Razões para uma vitória de Lula

Lula está com o pé direito entrando no Palácio do Planalto. O pé esquerdo está em movimento de ingresso. Só mesmo uma grande topada atrapalhará o passo firme do ex-metalúrgico na sua mais arrojada tentativa para se sentar no assento que já foi ocupado por barbudos como Deodoro da Fonseca, Prudente de Morais, Campos Salles, Rodrigues Alves, Affonso Penna, Nilo Peçanha e Washington Luis.

A análise política comporta a imprevisibilidade. Portanto, qualquer cenário estará sujeito a distorções e erros de avaliação, principalmente se considerarmos os traços de volatilidade que moldam o perfil do eleitorado brasileiro. Mas, na ausência de dados que permitam projeções diferentes, Lula está com a faca e o queijo na mão. Numa escala de probabilidades de 0 a 100, Lula estaria rodeando a marca dos 90. Basta conferir os dados, a partir da aritmética dos votos válidos. O eleitorado soma 115.200.000, dos quais pode-se tirar cerca de 15% de abstenção, o que resultará em 97.920.000 votos.

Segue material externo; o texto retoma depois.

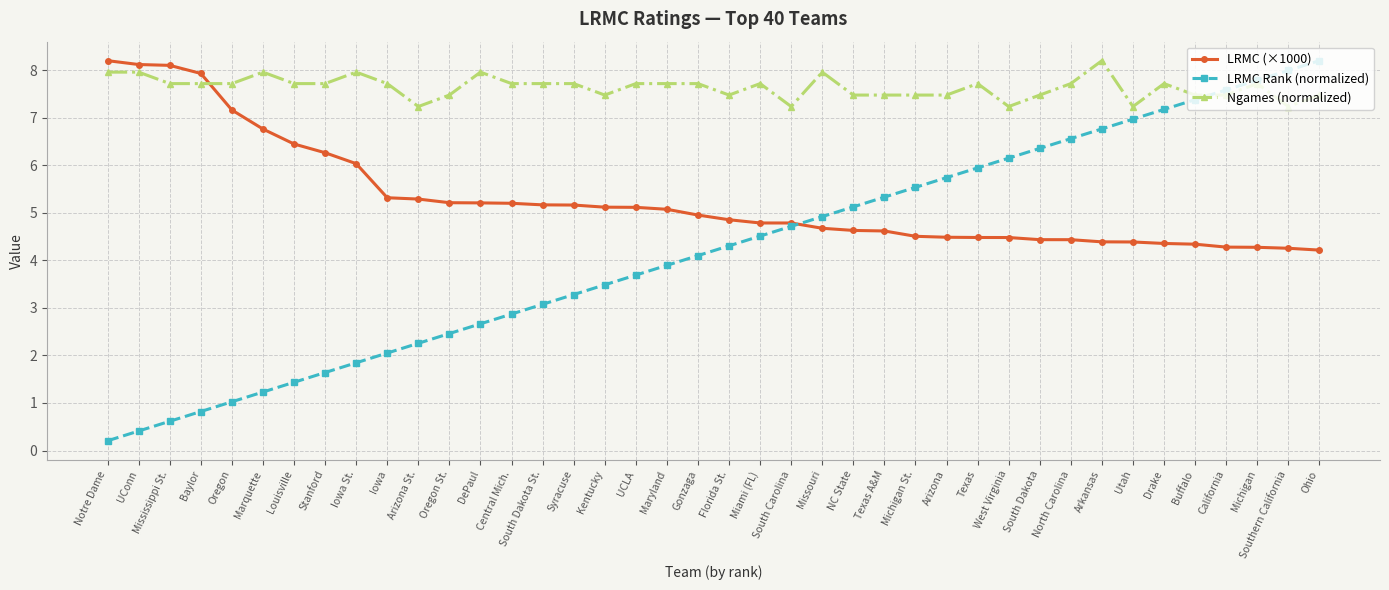

Which series has the largest range (max minus min)?

LRMC Rank (normalized)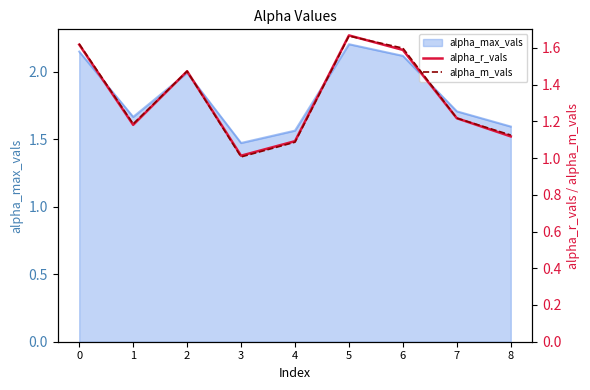

Read the alpha_r_vals value at 3.

1.0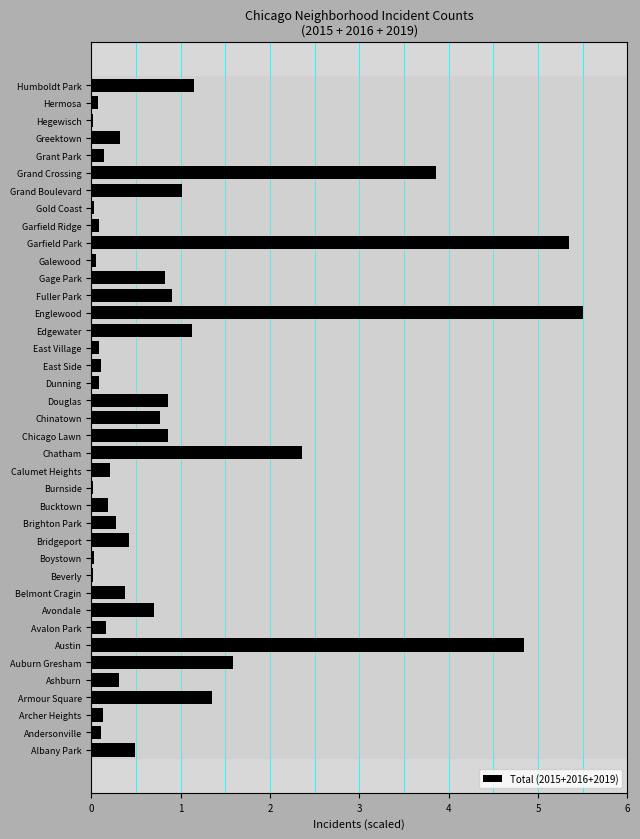

Is it true that the value at Austin is 1.8?

False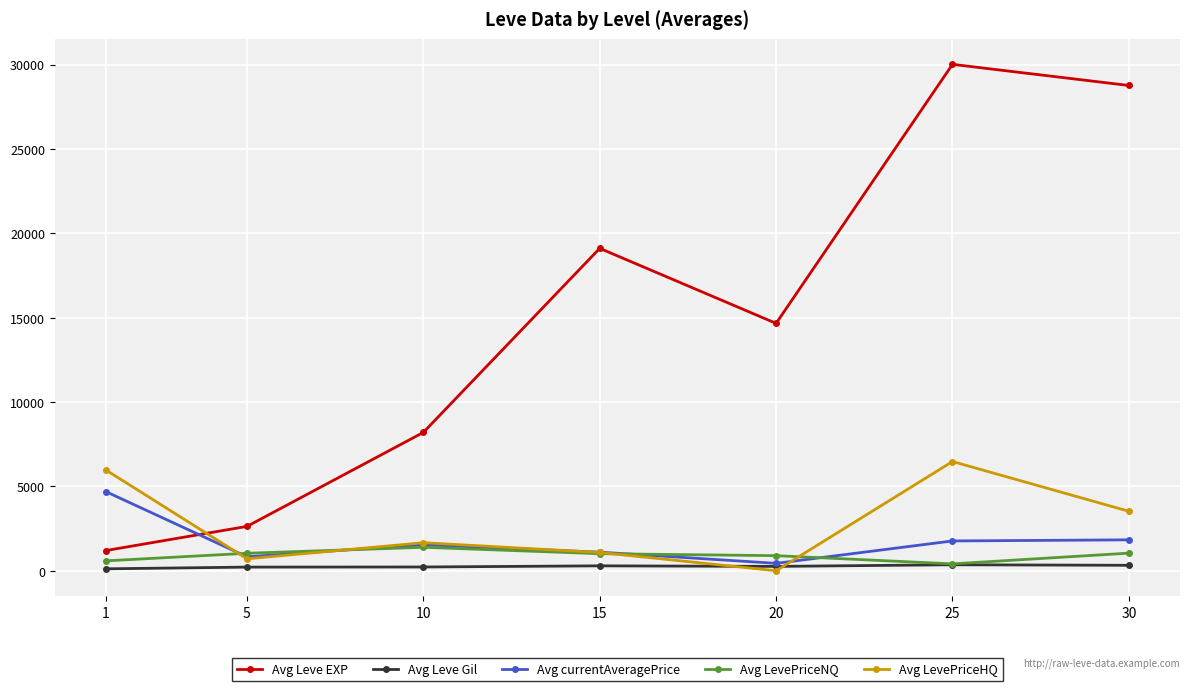

The value of Avg LevePriceHQ at 20 is 0. True or false?

True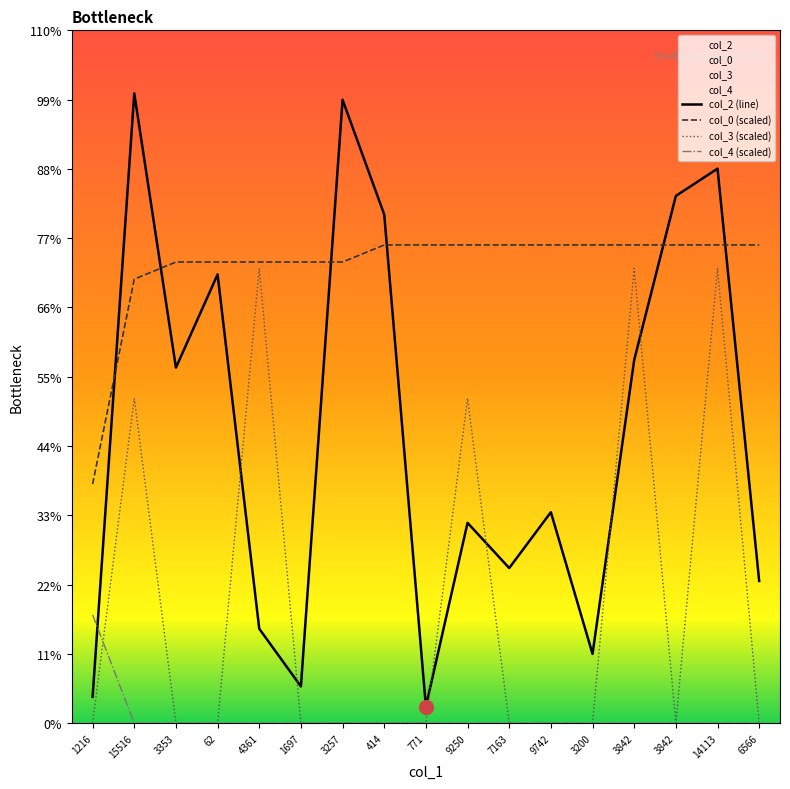

At which category does col_3 (scaled) reach its first local peak?

15516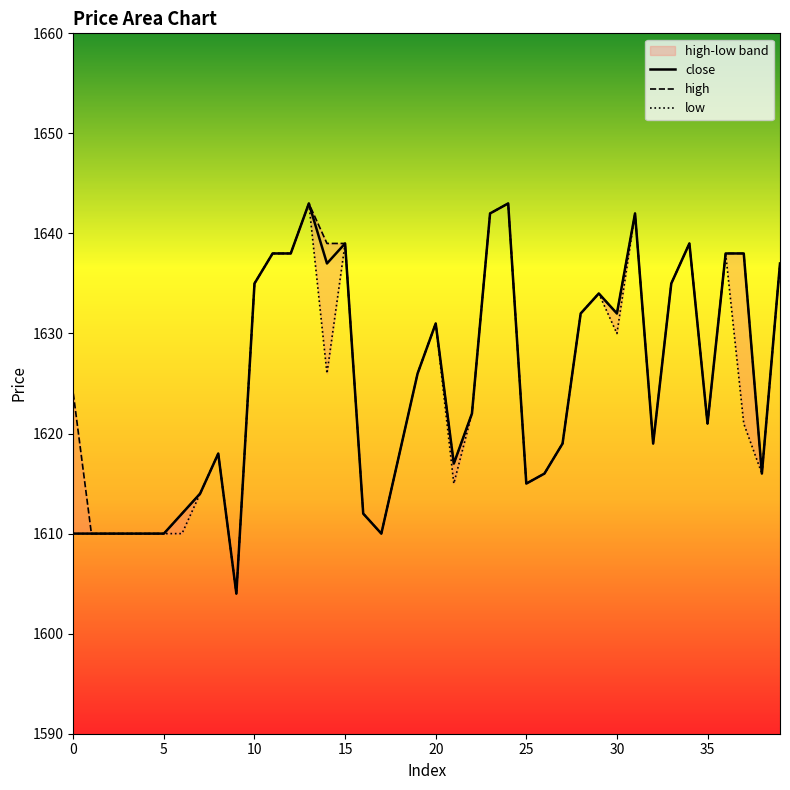

Does the chart display data point markers on the line(s)?

No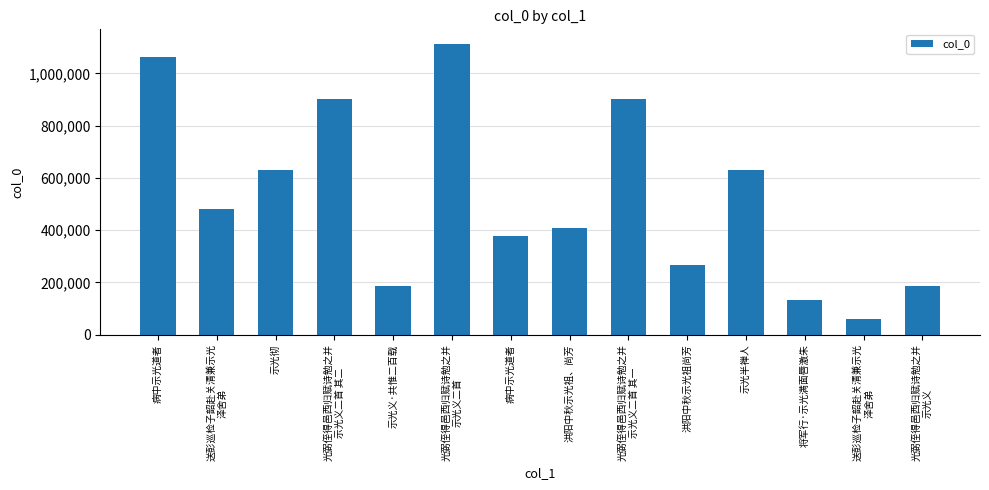

Which has a higher value, 示光半禅人 or 光弼侄得邑西归赋诗勉之并
示光义二首 其一?

光弼侄得邑西归赋诗勉之并
示光义二首 其一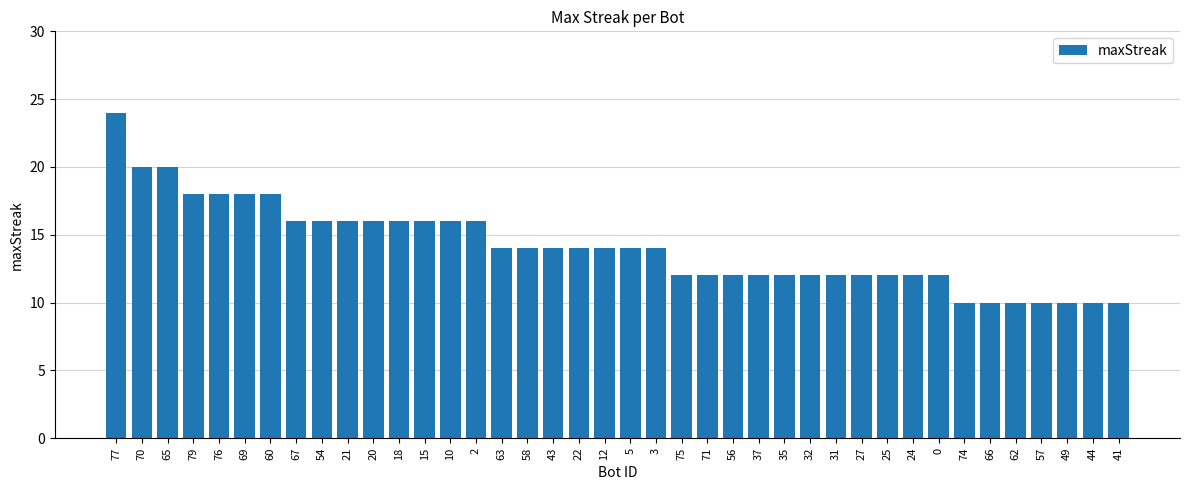

Reading left to right, list all the values displayed in this chart.

77=24	70=20	65=20	79=18	76=18	69=18	60=18	67=16	54=16	21=16	20=16	18=16	15=16	10=16	2=16	63=14	58=14	43=14	22=14	12=14	5=14	3=14	75=12	71=12	56=12	37=12	35=12	32=12	31=12	27=12	25=12	24=12	0=12	74=10	66=10	62=10	57=10	49=10	44=10	41=10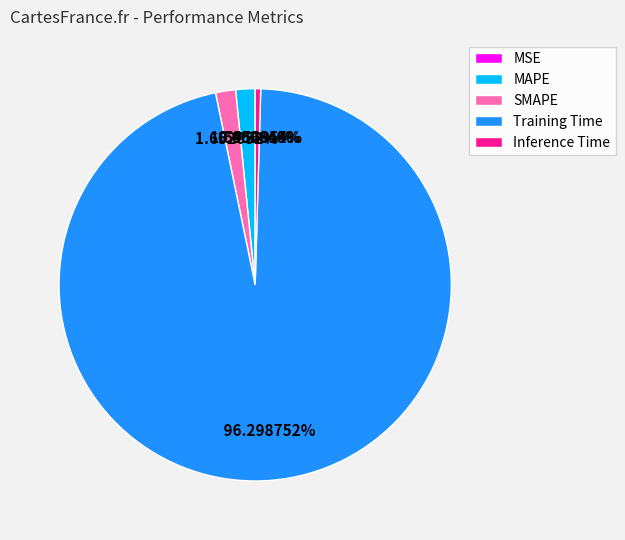

Is it true that SMAPE is 7% of the pie?

False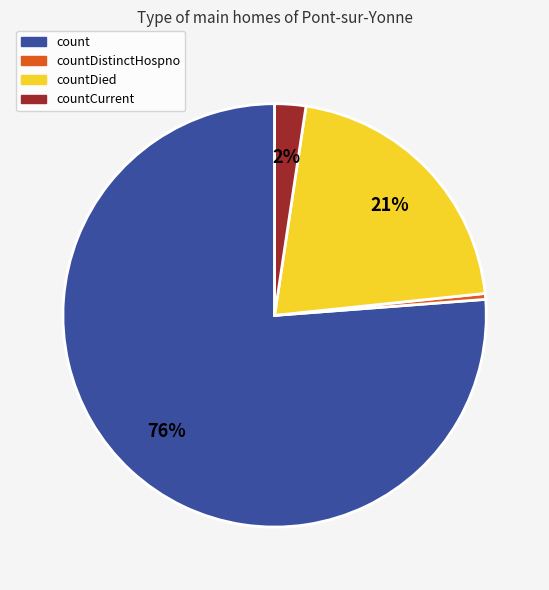

To the nearest percent, what is the average slice percentage?

25%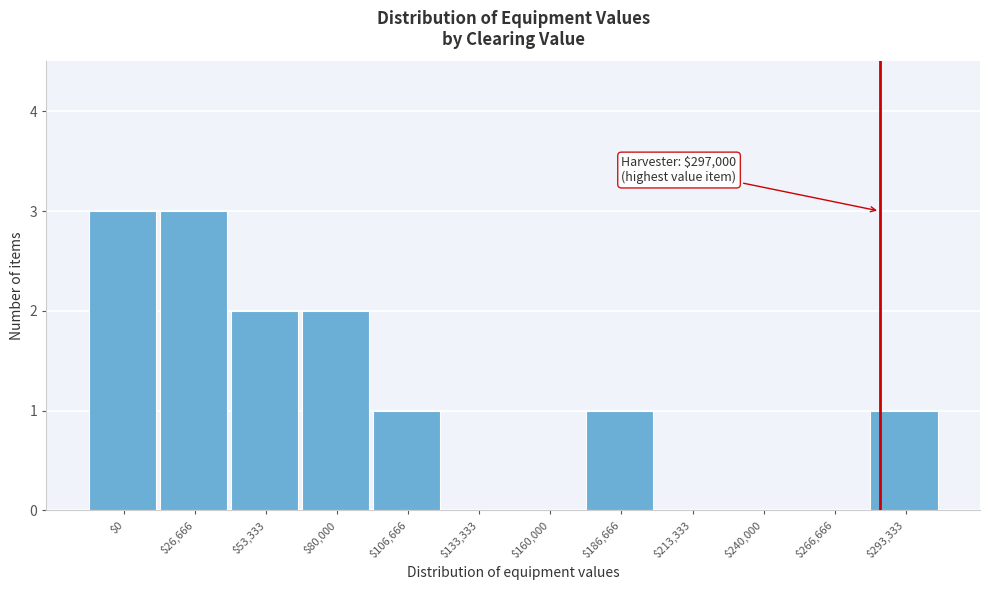

What is the greatest value displayed?

3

Com seis nomes a serem digitados, o processo oferecerá dificuldade às camadas semi-alfabetizadas, mesmo que se conte com a ajuda da cola. Diminua-se, portanto, do total de comparecimento, uns 17% de votos nulos e brancos. Os votos válidos chegarão a 81.273.600. Para ganhar, o candidato terá de contar com 40.636.801. A conta é aproximada, mas o raciocínio de que, para ganhar, o candidato precisa ter mais de 40 milhões de votos, está correto. Ora, se considerarmos que Lula tem, hoje, cerca de 48% dos votos válidos, ele estaria com mais de 39 milhões de votos, algo em torno de 21 milhões a mais do que Serra. Para chegar no dia 6 de outubro com metade dessa diferença, Serra teria de ganhar mais de 1 milhão de votos por dia, meta praticamente impossível. E para ganhar no primeiro turno, basta a Lula menos de 2 milhões de votos. Se crescer um pouco mais em São Paulo, que tem 25 milhões de eleitores, dará a cartada final.

No segundo turno, mais provável com a subida de Garotinho, é comum se dizer que a campanha começará do zero. A hipótese seria mais correta, caso a diferença entre os dois candidatos não fosse tão grande. Para começar, acabará a vantagem que, hoje, Serra contabiliza, em termos de tempo de programa eleitoral. Serão 10 minutos para cada candidato. A campanha será mais curta do que a anterior, o que favorece mais Lula do que Serra. O sentimento de que chegou a vez do PT e a sensação de Lula é o vento da estação conseguirão manter estável sua boa posição, não se prevendo migrações de monta para a candidatura Serra. Ademais, há de se deduzir, ainda, que os bolsões de Garotinho e Ciro tendem a votar mais em Lula do que em Serra, mesmo que as cúpulas partidárias fiquem divididas. Como não há mais um Plano Real para alavancar a candidatura governista, como nas duas campanhas de Fernando Henrique, só mesmo um milagre poderá dar brilho à plumagem tucana. Pano de fundo: não há mais o medo de que o Brasil vire Argentina e Lula tem garantido que cumprirá todos os compromissos internacionais.

A campanha de Serra, há de se convir, tem sido, até o momento, um desfile de pequenos desastres. Enquanto Lula, Ciro e Garotinho desfilam, todos os dias, pelo principal telejornal do país, cercados de povo, Serra manda dizer que não teve compromissos públicos ou está gravando os programas eleitorais. Ou seja, o tucano desaparece no meio da floresta, exatamente no momento mais agudo da campanha, as duas semanas finais. Seu programa eleitoral é um desfile de previsibilidades. Excelente nível técnico, porém muito racional e mesmo tradicional. Criatividade inexiste. A campanha negativa feita, com ataques a Lula, funcionou como bumerangue. Ou seja, quase nada funciona na seara dos serristas. O presidente Fernando Henrique, que deveria ser usado como um bom cabo eleitoral, foi encostado. Parece até que há um complô interno, dentro da máquina governista, para derrotar o ex-ministro da Saúde.

Do lado dos petistas, um clima de felicidade e encantamento anima as pessoas, dispara as emoções, anima as bases, conquista apoios. O establishement aflui em peso em direção a um perfil que já foi execrado e demonizado. A barba de Lula já passa a ser codificada como sinal de simpatia. Por tudo isso, o PT está pertinho do assento central do Poder. A idéia que se espalha é a de que o Brasil tinha de experimentar Lula e o PT. Pois bem: o momento parece ter chegado.